_Task objective_.
In full and without alteration, print the entries that follow.

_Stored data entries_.
....

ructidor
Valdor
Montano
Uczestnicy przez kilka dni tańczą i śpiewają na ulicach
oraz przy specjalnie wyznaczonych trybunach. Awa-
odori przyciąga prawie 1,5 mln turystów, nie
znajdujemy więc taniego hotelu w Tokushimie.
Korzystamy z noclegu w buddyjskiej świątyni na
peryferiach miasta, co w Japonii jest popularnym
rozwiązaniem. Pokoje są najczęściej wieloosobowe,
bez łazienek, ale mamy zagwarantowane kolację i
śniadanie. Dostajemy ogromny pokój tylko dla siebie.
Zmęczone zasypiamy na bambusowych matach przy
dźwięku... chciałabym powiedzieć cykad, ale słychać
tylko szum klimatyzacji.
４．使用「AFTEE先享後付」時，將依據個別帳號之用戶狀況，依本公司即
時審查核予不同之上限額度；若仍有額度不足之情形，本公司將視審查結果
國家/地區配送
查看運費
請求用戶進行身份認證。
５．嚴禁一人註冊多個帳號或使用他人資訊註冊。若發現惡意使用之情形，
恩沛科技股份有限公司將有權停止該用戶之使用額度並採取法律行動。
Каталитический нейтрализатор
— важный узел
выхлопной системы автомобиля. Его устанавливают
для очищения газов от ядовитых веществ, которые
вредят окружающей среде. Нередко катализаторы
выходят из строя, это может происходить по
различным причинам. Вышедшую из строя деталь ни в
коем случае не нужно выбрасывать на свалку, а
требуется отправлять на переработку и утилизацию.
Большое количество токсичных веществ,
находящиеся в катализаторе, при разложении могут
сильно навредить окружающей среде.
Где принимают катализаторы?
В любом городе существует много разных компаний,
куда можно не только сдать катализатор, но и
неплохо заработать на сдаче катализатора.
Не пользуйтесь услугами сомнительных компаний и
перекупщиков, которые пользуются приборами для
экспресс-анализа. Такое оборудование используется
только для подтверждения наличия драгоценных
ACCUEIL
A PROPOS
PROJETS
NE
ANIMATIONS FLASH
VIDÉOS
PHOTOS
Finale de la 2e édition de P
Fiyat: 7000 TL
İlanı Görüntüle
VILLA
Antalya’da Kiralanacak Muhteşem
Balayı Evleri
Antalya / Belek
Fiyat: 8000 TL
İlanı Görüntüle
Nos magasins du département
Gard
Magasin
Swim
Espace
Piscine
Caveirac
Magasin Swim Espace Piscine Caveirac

....

_Your response_.
ructidor
Valdor
Montano
Uczestnicy przez kilka dni tańczą i śpiewają na ulicach
oraz przy specjalnie wyznaczonych trybunach. Awa-
odori przyciąga prawie 1,5 mln turystów, nie
znajdujemy więc taniego hotelu w Tokushimie.
Korzystamy z noclegu w buddyjskiej świątyni na
peryferiach miasta, co w Japonii jest popularnym
rozwiązaniem. Pokoje są najczęściej wieloosobowe,
bez łazienek, ale mamy zagwarantowane kolację i
śniadanie. Dostajemy ogromny pokój tylko dla siebie.
Zmęczone zasypiamy na bambusowych matach przy
dźwięku... chciałabym powiedzieć cykad, ale słychać
tylko szum klimatyzacji.
４．使用「AFTEE先享後付」時，將依據個別帳號之用戶狀況，依本公司即
時審查核予不同之上限額度；若仍有額度不足之情形，本公司將視審查結果
國家/地區配送
查看運費
請求用戶進行身份認證。
５．嚴禁一人註冊多個帳號或使用他人資訊註冊。若發現惡意使用之情形，
恩沛科技股份有限公司將有權停止該用戶之使用額度並採取法律行動。
Каталитический нейтрализатор
— важный узел
выхлопной системы автомобиля. Его устанавливают
для очищения газов от ядовитых веществ, которые
вредят окружающей среде. Нередко катализаторы
выходят из строя, это может происходить по
различным причинам. Вышедшую из строя деталь ни в
коем случае не нужно выбрасывать на свалку, а
требуется отправлять на переработку и утилизацию.
Большое количество токсичных веществ,
находящиеся в катализаторе, при разложении могут
сильно навредить окружающей среде.
Где принимают катализаторы?
В любом городе существует много разных компаний,
куда можно не только сдать катализатор, но и
неплохо заработать на сдаче катализатора.
Не пользуйтесь услугами сомнительных компаний и
перекупщиков, которые пользуются приборами для
экспресс-анализа. Такое оборудование используется
только для подтверждения наличия драгоценных
ACCUEIL
A PROPOS
PROJETS
NE
ANIMATIONS FLASH
VIDÉOS
PHOTOS
Finale de la 2e édition de P
Fiyat: 7000 TL
İlanı Görüntüle
VILLA
Antalya’da Kiralanacak Muhteşem
Balayı Evleri
Antalya / Belek
Fiyat: 8000 TL
İlanı Görüntüle
Nos magasins du département
Gard
Magasin
Swim
Espace
Piscine
Caveirac
Magasin Swim Espace Piscine Caveirac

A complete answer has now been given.